=== Section Start ===

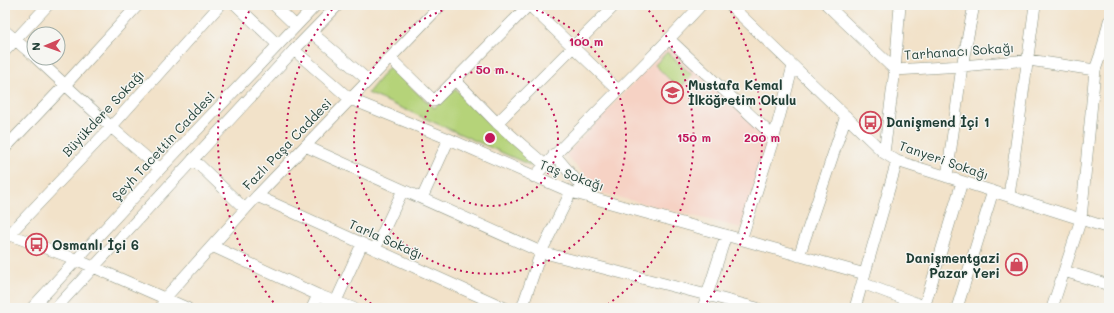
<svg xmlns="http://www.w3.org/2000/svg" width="1114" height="313" font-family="Mali,sans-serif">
<rect width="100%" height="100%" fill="#f6f6f2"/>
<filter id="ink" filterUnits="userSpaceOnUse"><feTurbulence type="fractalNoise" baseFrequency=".025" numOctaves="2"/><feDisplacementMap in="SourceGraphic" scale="8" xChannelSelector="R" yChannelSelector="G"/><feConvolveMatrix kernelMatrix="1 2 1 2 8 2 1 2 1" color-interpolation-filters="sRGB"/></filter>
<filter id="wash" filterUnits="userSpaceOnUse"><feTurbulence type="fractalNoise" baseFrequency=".012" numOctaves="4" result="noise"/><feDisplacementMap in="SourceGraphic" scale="16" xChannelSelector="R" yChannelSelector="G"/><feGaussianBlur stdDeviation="0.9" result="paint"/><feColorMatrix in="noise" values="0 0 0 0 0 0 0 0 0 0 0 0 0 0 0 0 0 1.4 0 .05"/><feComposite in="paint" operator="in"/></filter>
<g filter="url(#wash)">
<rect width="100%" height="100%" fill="#f2e2c9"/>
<path fill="#f6d2c4" d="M669,45L768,138L741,228L601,193L566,155Z"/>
<path fill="#b5d379" stroke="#6a8856" d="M667,52L692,75L679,89L655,65Z
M389,67L434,108L455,89L535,163L532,166L368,93Z"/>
</g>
<g filter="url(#ink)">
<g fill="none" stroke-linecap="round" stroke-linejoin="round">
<defs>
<path id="minor" d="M236,5L278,45
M274,5L296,26
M529,5L618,90
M730,5L884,153L897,161L1109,228
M827,5L895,70L962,66L1029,60L1095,70
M5,31L34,56
M312,33L368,80
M670,40L774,137
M294,50L350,99L449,139L571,192L865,274
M5,51L48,5
M36,58L111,127L160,169
M390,58L434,101L529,5
M455,80L497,123L545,165
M497,123L615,5
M305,146L541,252L757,308
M5,148L65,85L138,5
M884,153L895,70L900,5
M554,154L591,198
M193,159L245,209
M534,177C589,118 647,64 701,5
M947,177L962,66L974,5
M257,196L505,308
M1009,196L1035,5
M422,198L449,139
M5,233L75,259L187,308
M5,239L111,127L220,5
M741,240L774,137L793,66
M212,246L318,295L353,308
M375,249L403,190
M799,256L846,116
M1064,271L1109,285
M862,283L929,308
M336,301L362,244
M32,308L160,169L316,5
M56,308L294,50L338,5
M161,308L165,298L257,196L441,5
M312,308L318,295
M522,308L541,252L571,192
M703,308L726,235
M855,308L897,161
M924,308L962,182
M957,308L993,191
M1052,308L1081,219L1095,70L1102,50L1109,21"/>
</defs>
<use href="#minor" stroke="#88907e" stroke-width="12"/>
<use href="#minor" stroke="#fff" stroke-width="11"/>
</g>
</g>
<g fill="none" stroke="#c2185b" stroke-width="2" stroke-dasharray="2 4">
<circle cx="490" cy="138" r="68"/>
<path d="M519 5A136 136 0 1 1 461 5"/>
<path d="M376 307A204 204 0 0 1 335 6M645 6A204 204 0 0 1 604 307"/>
<path d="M277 307A272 272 0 0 1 252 6M728 6A272 272 0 0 1 703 307"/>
</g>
<defs>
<symbol id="school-ring" viewBox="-11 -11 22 22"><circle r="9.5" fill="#f6f6f2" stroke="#d1495b" stroke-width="1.5"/><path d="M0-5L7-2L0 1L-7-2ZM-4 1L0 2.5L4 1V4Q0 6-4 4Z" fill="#d1495b"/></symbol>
<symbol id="bus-ring" viewBox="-11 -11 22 22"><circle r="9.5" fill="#f6f6f2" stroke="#d1495b" stroke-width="1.5"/><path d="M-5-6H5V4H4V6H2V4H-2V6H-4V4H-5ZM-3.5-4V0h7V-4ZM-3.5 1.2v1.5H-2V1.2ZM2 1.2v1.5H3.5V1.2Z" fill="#d1495b"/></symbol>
<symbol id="shop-ring" viewBox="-11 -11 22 22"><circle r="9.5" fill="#f6f6f2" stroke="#d1495b" stroke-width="1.5"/><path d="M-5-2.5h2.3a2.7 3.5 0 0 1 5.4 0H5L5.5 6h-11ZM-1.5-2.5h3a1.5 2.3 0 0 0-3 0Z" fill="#d1495b"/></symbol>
</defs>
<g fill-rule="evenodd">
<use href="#school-ring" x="660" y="80" width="25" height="25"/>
<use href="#bus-ring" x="858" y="110" width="25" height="25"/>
<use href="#bus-ring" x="24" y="232" width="25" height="25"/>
<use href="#shop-ring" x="1004" y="252" width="25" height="25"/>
</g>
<g text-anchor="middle" stroke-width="3" stroke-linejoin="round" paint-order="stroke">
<g font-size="13" fill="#1f3d34" stroke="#f6f6f2">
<text transform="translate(959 51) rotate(-4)" y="5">Tarhanacı Sokağı</text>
<text transform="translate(103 113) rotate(-47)" y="5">Büyükdere Sokağı</text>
<text transform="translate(287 144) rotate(-46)" y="5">Fazlı Paşa Caddesi</text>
<text transform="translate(163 146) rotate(-47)" y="5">Şeyh Tacettin Caddesi</text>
<text transform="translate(944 160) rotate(19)" y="5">Tanyeri Sokağı</text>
<text transform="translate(572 175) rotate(20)" y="5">Taş Sokağı</text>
<text transform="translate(386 239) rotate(24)" y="5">Tarla Sokağı</text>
</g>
<g font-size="13" font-weight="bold" fill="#1f3d34" stroke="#f6f6f2" text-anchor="start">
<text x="688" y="90">Mustafa Kemal<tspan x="688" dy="15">İlköğretim Okulu</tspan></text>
<text x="886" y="127">Danişmend İçi 1</text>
<text x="52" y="250">Osmanlı İçi 6</text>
<text x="1000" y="263" text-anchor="end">Danişmentgazi<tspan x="1000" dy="15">Pazar Yeri</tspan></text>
</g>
</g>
<circle cx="490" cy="138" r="6" fill="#c2185b" stroke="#f6f6f2" stroke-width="2"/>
<g font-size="12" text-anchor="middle" font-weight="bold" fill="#c2185b" stroke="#f6f6f2" stroke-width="3" stroke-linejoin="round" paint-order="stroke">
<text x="586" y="46">100 m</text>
<text x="490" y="74">50 m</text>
<text x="694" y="142">150 m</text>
<text x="762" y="142">200 m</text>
</g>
<rect width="1114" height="313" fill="none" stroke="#f6f6f2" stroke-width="20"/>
<g transform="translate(46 46) rotate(268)"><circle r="19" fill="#f6f6f2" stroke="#a0aca6"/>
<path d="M0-3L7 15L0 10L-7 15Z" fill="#d1495b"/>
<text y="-6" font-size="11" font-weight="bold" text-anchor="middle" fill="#1f3d34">N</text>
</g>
</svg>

=== Section End ===

» EXERCISE PROMPT
With the pictures left out, write out all of the data exactly.

» TASK ANSWER
<svg xmlns="http://www.w3.org/2000/svg" width="1114" height="313" font-family="Mali,sans-serif">
<rect width="100%" height="100%" fill="#f6f6f2"/>
<filter id="ink" filterUnits="userSpaceOnUse"><feTurbulence type="fractalNoise" baseFrequency=".025" numOctaves="2"/><feDisplacementMap in="SourceGraphic" scale="8" xChannelSelector="R" yChannelSelector="G"/><feConvolveMatrix kernelMatrix="1 2 1 2 8 2 1 2 1" color-interpolation-filters="sRGB"/></filter>
<filter id="wash" filterUnits="userSpaceOnUse"><feTurbulence type="fractalNoise" baseFrequency=".012" numOctaves="4" result="noise"/><feDisplacementMap in="SourceGraphic" scale="16" xChannelSelector="R" yChannelSelector="G"/><feGaussianBlur stdDeviation="0.9" result="paint"/><feColorMatrix in="noise" values="0 0 0 0 0 0 0 0 0 0 0 0 0 0 0 0 0 1.4 0 .05"/><feComposite in="paint" operator="in"/></filter>
<g filter="url(#wash)">
<rect width="100%" height="100%" fill="#f2e2c9"/>
<path fill="#f6d2c4" d="M669,45L768,138L741,228L601,193L566,155Z"/>
<path fill="#b5d379" stroke="#6a8856" d="M667,52L692,75L679,89L655,65Z
M389,67L434,108L455,89L535,163L532,166L368,93Z"/>
</g>
<g filter="url(#ink)">
<g fill="none" stroke-linecap="round" stroke-linejoin="round">
<defs>
<path id="minor" d="M236,5L278,45
M274,5L296,26
M529,5L618,90
M730,5L884,153L897,161L1109,228
M827,5L895,70L962,66L1029,60L1095,70
M5,31L34,56
M312,33L368,80
M670,40L774,137
M294,50L350,99L449,139L571,192L865,274
M5,51L48,5
M36,58L111,127L160,169
M390,58L434,101L529,5
M455,80L497,123L545,165
M497,123L615,5
M305,146L541,252L757,308
M5,148L65,85L138,5
M884,153L895,70L900,5
M554,154L591,198
M193,159L245,209
M534,177C589,118 647,64 701,5
M947,177L962,66L974,5
M257,196L505,308
M1009,196L1035,5
M422,198L449,139
M5,233L75,259L187,308
M5,239L111,127L220,5
M741,240L774,137L793,66
M212,246L318,295L353,308
M375,249L403,190
M799,256L846,116
M1064,271L1109,285
M862,283L929,308
M336,301L362,244
M32,308L160,169L316,5
M56,308L294,50L338,5
M161,308L165,298L257,196L441,5
M312,308L318,295
M522,308L541,252L571,192
M703,308L726,235
M855,308L897,161
M924,308L962,182
M957,308L993,191
M1052,308L1081,219L1095,70L1102,50L1109,21"/>
</defs>
<use href="#minor" stroke="#88907e" stroke-width="12"/>
<use href="#minor" stroke="#fff" stroke-width="11"/>
</g>
</g>
<g fill="none" stroke="#c2185b" stroke-width="2" stroke-dasharray="2 4">
<circle cx="490" cy="138" r="68"/>
<path d="M519 5A136 136 0 1 1 461 5"/>
<path d="M376 307A204 204 0 0 1 335 6M645 6A204 204 0 0 1 604 307"/>
<path d="M277 307A272 272 0 0 1 252 6M728 6A272 272 0 0 1 703 307"/>
</g>
<defs>
<symbol id="school-ring" viewBox="-11 -11 22 22"><circle r="9.5" fill="#f6f6f2" stroke="#d1495b" stroke-width="1.5"/><path d="M0-5L7-2L0 1L-7-2ZM-4 1L0 2.5L4 1V4Q0 6-4 4Z" fill="#d1495b"/></symbol>
<symbol id="bus-ring" viewBox="-11 -11 22 22"><circle r="9.5" fill="#f6f6f2" stroke="#d1495b" stroke-width="1.5"/><path d="M-5-6H5V4H4V6H2V4H-2V6H-4V4H-5ZM-3.5-4V0h7V-4ZM-3.5 1.2v1.5H-2V1.2ZM2 1.2v1.5H3.5V1.2Z" fill="#d1495b"/></symbol>
<symbol id="shop-ring" viewBox="-11 -11 22 22"><circle r="9.5" fill="#f6f6f2" stroke="#d1495b" stroke-width="1.5"/><path d="M-5-2.5h2.3a2.7 3.5 0 0 1 5.4 0H5L5.5 6h-11ZM-1.5-2.5h3a1.5 2.3 0 0 0-3 0Z" fill="#d1495b"/></symbol>
</defs>
<g fill-rule="evenodd">
<use href="#school-ring" x="660" y="80" width="25" height="25"/>
<use href="#bus-ring" x="858" y="110" width="25" height="25"/>
<use href="#bus-ring" x="24" y="232" width="25" height="25"/>
<use href="#shop-ring" x="1004" y="252" width="25" height="25"/>
</g>
<g text-anchor="middle" stroke-width="3" stroke-linejoin="round" paint-order="stroke">
<g font-size="13" fill="#1f3d34" stroke="#f6f6f2">
<text transform="translate(959 51) rotate(-4)" y="5">Tarhanacı Sokağı</text>
<text transform="translate(103 113) rotate(-47)" y="5">Büyükdere Sokağı</text>
<text transform="translate(287 144) rotate(-46)" y="5">Fazlı Paşa Caddesi</text>
<text transform="translate(163 146) rotate(-47)" y="5">Şeyh Tacettin Caddesi</text>
<text transform="translate(944 160) rotate(19)" y="5">Tanyeri Sokağı</text>
<text transform="translate(572 175) rotate(20)" y="5">Taş Sokağı</text>
<text transform="translate(386 239) rotate(24)" y="5">Tarla Sokağı</text>
</g>
<g font-size="13" font-weight="bold" fill="#1f3d34" stroke="#f6f6f2" text-anchor="start">
<text x="688" y="90">Mustafa Kemal<tspan x="688" dy="15">İlköğretim Okulu</tspan></text>
<text x="886" y="127">Danişmend İçi 1</text>
<text x="52" y="250">Osmanlı İçi 6</text>
<text x="1000" y="263" text-anchor="end">Danişmentgazi<tspan x="1000" dy="15">Pazar Yeri</tspan></text>
</g>
</g>
<circle cx="490" cy="138" r="6" fill="#c2185b" stroke="#f6f6f2" stroke-width="2"/>
<g font-size="12" text-anchor="middle" font-weight="bold" fill="#c2185b" stroke="#f6f6f2" stroke-width="3" stroke-linejoin="round" paint-order="stroke">
<text x="586" y="46">100 m</text>
<text x="490" y="74">50 m</text>
<text x="694" y="142">150 m</text>
<text x="762" y="142">200 m</text>
</g>
<rect width="1114" height="313" fill="none" stroke="#f6f6f2" stroke-width="20"/>
<g transform="translate(46 46) rotate(268)"><circle r="19" fill="#f6f6f2" stroke="#a0aca6"/>
<path d="M0-3L7 15L0 10L-7 15Z" fill="#d1495b"/>
<text y="-6" font-size="11" font-weight="bold" text-anchor="middle" fill="#1f3d34">N</text>
</g>
</svg>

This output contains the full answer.